But Mr. Bernanke, who was confirmed to a second term in January by an uncomfortably narrow margin, has been adroit in avoiding fiscal controversy.
And he selects this quote from Bernanke's House testimony in September:
“I’m reluctant to take positions on specific tax and spending measures,” he told Representative Spencer T. Bachus of Alabama, the top Republican on the House committee that oversees the Fed. “I’m sure you can understand my position on that.”
Perhaps the reporter doesn't remember Bernanke's infamous "Willie Sutton" Senate testimony in December 2009?  Picked up by outlets as varied as the Huffington Post and the Wall Street Journal, Bernanke very clearly inserted himself in fiscal contoversy by taking a specific position on spending. John Judis at the New Republic posted the relevant statement:
MR. BERNANKE: And on the spending side again, you know, Willie Sutton robbed banks "because that's where the money is," as he put it. The money in this case is in entitlements. Those are the programs which are growing. At the rate we're going in about 15 years the entire federal budget will be entitlements and interest and there won't be any money left over for defense or any of the other activities. So clearly we're facing a very difficult structural problem in that we have an aging society and rising health care costs, and the government has very substantial obligations.

I'm not in any way advocating unfair treatment of the elderly who have, you know, have worked all their lives and certainly deserve our support and help, but if there are ways to restructure or strengthen these programs that reduce costs, I think that's extraordinarily important for us to try to achieve.

It didn't make sense to me then, and it still doesn't now.  Bernanke very specifically identified (or targeted) entitlements for spending cuts, then tried to cover himself by stating that he's not advocating "unfair treatment of the elderly."  As CEPR has shown in several recent papers -- such as The Impact of Income Distribution on the Length of Retirement, Hard Work?, and The Impact of Social Security Cuts on Retiree Income -- it's impossible to make cuts to Social Security (a main entitlement program) without hurting retirees.

It seems the New York Times either doesn't have the fact-checking ability to find the Bernanke's "Willie Sutton" testimony, or it chose to ignore it in order to promote the myth of Bernanke's wise restraint from tax and spending debates.  Either way, I'm disappointed in my hometown paper (and the Newspaper of Record).

*Task set*
(1) According to the passage on Bernanke's testimony, when did Bernanke give his "Willie Sutton" testimony before the Senate?
(2) Quote the section of the passage on Bernanke's testimony that begins with the words containing "I'm not in any" and ends with "try to achieve.".
The material that follows has no connection to the passage on Bernanke's testimony.

*Extracted entries*

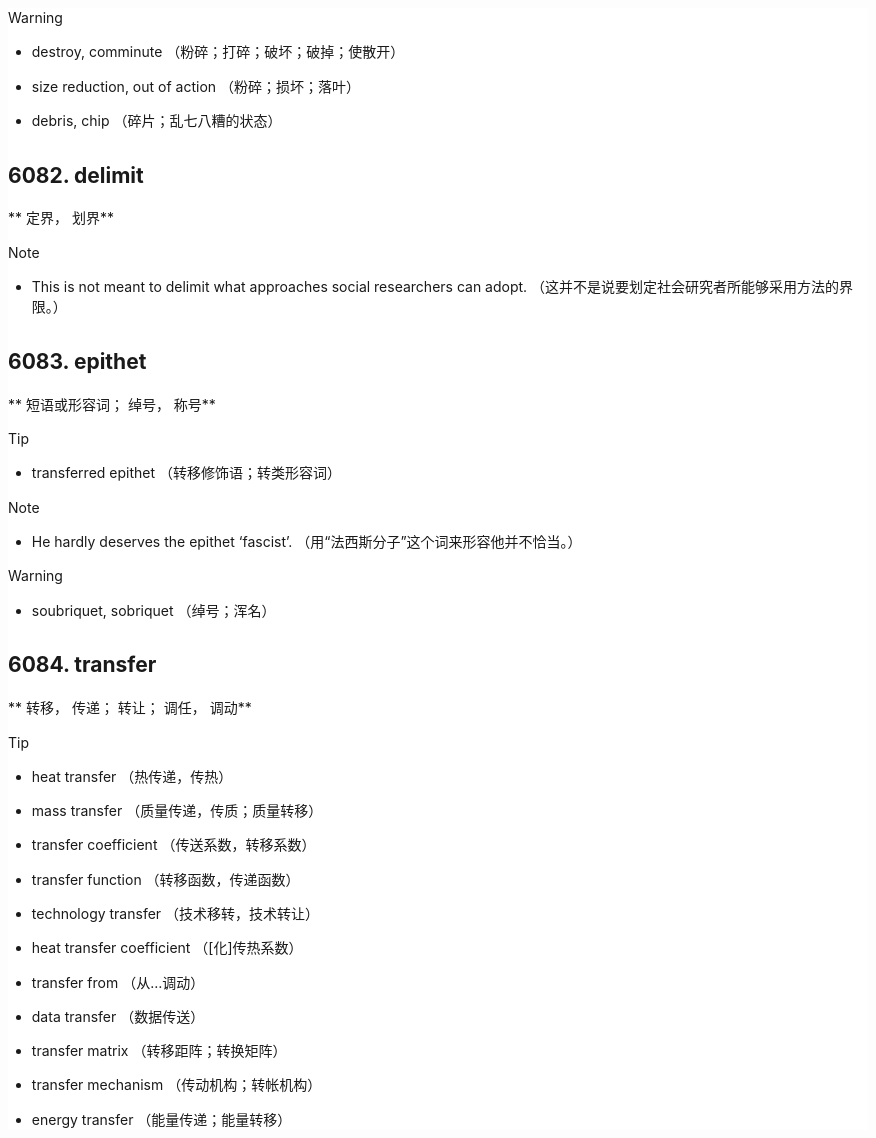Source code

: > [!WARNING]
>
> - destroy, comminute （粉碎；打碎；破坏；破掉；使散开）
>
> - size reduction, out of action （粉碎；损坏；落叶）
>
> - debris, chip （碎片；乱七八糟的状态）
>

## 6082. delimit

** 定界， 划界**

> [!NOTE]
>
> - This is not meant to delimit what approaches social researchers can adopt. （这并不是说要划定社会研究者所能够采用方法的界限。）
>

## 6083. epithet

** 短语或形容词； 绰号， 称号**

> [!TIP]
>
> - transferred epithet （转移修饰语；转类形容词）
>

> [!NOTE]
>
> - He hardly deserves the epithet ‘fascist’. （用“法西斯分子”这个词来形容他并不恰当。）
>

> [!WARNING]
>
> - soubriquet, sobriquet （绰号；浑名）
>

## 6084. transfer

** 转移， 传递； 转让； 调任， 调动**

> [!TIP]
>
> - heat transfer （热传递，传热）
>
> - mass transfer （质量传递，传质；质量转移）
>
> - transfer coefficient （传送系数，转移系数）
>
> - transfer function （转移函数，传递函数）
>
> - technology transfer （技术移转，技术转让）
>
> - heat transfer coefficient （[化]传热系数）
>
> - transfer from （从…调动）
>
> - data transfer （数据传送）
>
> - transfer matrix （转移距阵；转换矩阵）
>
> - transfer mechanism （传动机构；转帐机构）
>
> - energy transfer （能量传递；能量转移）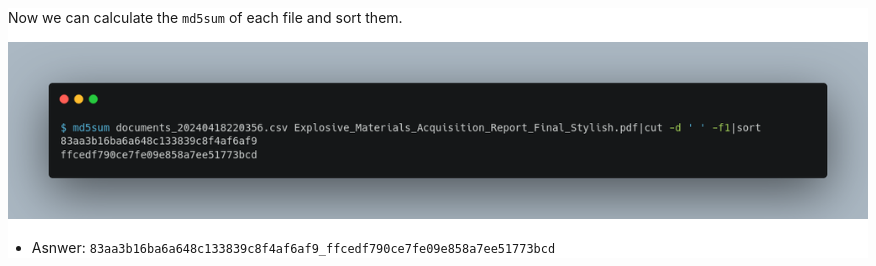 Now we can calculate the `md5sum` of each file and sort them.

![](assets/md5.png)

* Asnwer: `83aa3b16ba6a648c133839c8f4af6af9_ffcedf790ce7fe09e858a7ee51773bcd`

* * *

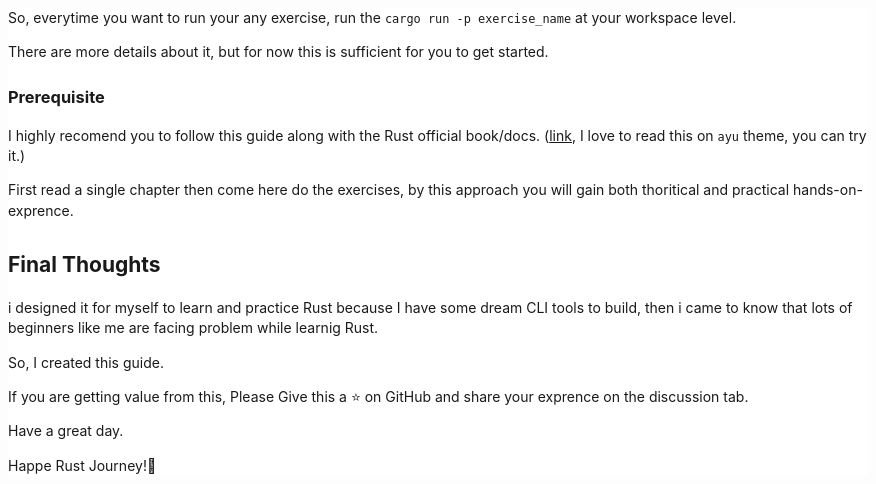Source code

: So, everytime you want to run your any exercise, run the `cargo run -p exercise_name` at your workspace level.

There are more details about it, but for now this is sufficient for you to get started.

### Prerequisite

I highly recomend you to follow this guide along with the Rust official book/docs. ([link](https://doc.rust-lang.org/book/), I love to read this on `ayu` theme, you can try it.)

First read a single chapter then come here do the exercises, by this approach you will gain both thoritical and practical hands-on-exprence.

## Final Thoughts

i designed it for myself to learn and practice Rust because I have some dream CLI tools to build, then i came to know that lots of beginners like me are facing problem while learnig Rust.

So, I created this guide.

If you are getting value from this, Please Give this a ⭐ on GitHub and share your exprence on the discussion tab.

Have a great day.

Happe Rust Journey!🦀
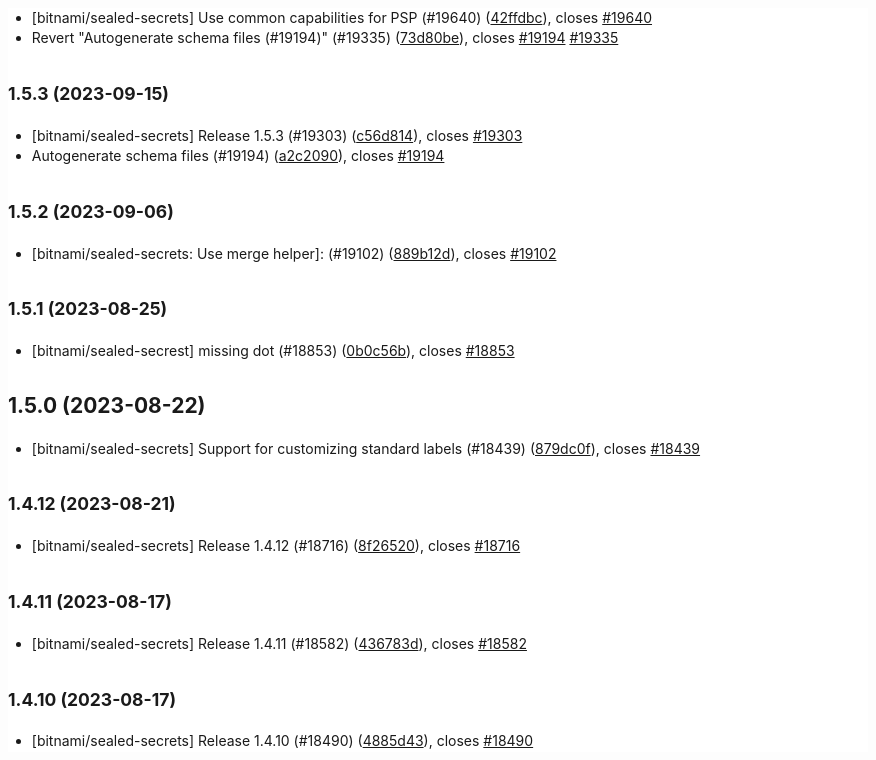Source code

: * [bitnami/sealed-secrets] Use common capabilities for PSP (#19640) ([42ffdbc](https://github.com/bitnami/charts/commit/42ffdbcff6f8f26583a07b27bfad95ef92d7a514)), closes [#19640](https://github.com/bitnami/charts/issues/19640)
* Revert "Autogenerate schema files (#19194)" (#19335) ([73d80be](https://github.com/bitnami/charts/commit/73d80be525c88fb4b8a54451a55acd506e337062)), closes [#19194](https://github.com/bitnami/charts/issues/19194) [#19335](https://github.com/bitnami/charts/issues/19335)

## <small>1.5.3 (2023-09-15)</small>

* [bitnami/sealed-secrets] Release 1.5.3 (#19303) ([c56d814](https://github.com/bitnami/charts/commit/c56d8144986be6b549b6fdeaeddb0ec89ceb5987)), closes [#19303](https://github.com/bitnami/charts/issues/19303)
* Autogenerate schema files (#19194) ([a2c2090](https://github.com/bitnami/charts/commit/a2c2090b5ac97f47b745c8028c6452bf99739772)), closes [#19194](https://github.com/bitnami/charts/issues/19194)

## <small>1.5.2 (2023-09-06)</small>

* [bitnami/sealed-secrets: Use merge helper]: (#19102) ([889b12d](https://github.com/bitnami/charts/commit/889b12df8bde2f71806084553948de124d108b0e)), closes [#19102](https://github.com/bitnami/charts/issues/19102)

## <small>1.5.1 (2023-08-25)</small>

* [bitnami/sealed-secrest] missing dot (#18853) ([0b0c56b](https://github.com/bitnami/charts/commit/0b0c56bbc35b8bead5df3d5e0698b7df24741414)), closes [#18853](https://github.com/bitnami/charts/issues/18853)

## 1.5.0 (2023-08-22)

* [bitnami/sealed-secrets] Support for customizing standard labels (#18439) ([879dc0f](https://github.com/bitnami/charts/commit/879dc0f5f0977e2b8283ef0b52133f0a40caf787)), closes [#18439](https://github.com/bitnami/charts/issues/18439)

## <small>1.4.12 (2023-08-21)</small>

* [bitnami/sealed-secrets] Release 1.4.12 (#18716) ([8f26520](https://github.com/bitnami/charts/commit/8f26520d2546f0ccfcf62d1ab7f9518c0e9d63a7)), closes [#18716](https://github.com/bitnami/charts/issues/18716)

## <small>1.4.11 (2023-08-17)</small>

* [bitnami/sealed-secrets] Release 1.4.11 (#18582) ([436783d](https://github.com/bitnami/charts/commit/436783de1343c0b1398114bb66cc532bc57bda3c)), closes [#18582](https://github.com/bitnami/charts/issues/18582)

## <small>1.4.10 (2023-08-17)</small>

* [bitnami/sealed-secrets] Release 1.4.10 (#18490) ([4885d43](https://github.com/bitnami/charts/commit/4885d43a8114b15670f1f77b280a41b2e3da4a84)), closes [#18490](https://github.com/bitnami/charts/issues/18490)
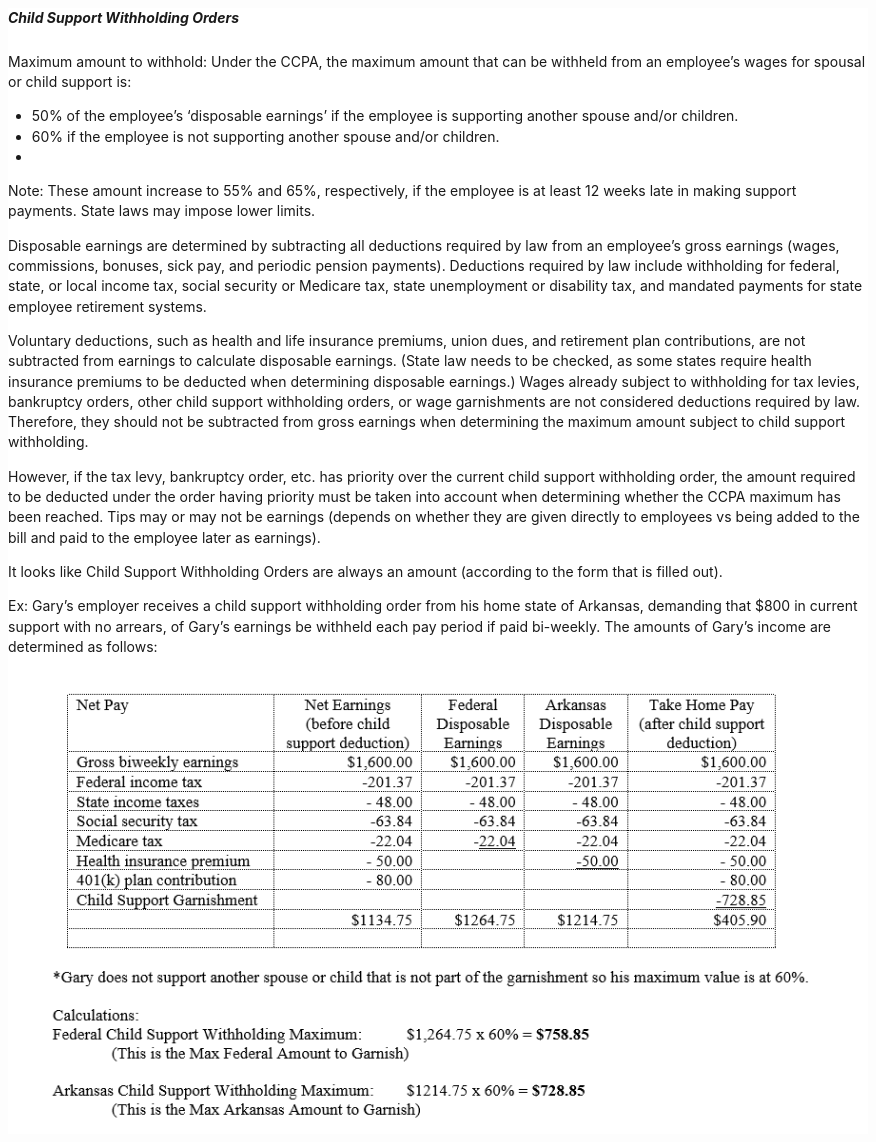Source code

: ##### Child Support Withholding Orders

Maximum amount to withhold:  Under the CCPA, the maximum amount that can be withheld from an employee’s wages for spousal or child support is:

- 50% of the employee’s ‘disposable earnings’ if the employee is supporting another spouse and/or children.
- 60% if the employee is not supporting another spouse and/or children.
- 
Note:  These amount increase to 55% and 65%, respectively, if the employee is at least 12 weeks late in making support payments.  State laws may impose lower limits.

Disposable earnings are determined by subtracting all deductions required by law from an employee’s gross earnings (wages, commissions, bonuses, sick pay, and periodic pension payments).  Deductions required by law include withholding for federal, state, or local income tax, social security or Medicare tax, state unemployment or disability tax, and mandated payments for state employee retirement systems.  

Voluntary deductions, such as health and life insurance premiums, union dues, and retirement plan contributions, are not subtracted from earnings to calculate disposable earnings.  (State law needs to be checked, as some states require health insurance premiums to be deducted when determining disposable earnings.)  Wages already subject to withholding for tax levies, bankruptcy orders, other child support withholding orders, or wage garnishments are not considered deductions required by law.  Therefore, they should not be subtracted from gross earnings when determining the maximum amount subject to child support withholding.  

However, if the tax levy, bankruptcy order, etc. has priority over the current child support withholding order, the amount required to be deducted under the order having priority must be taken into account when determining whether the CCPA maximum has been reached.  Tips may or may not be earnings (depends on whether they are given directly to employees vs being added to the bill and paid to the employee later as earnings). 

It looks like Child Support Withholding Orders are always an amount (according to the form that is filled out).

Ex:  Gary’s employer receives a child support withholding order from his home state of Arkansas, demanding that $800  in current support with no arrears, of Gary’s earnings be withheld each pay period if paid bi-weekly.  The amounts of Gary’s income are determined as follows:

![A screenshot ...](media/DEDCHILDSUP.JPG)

*Your responses*
(1) December 2009

(2)
I'm not in any way advocating unfair treatment of the elderly who have, you know, have worked all their lives and certainly deserve our support and help, but if there are ways to restructure or strengthen these programs that reduce costs, I think that's extraordinarily important for us to try to achieve.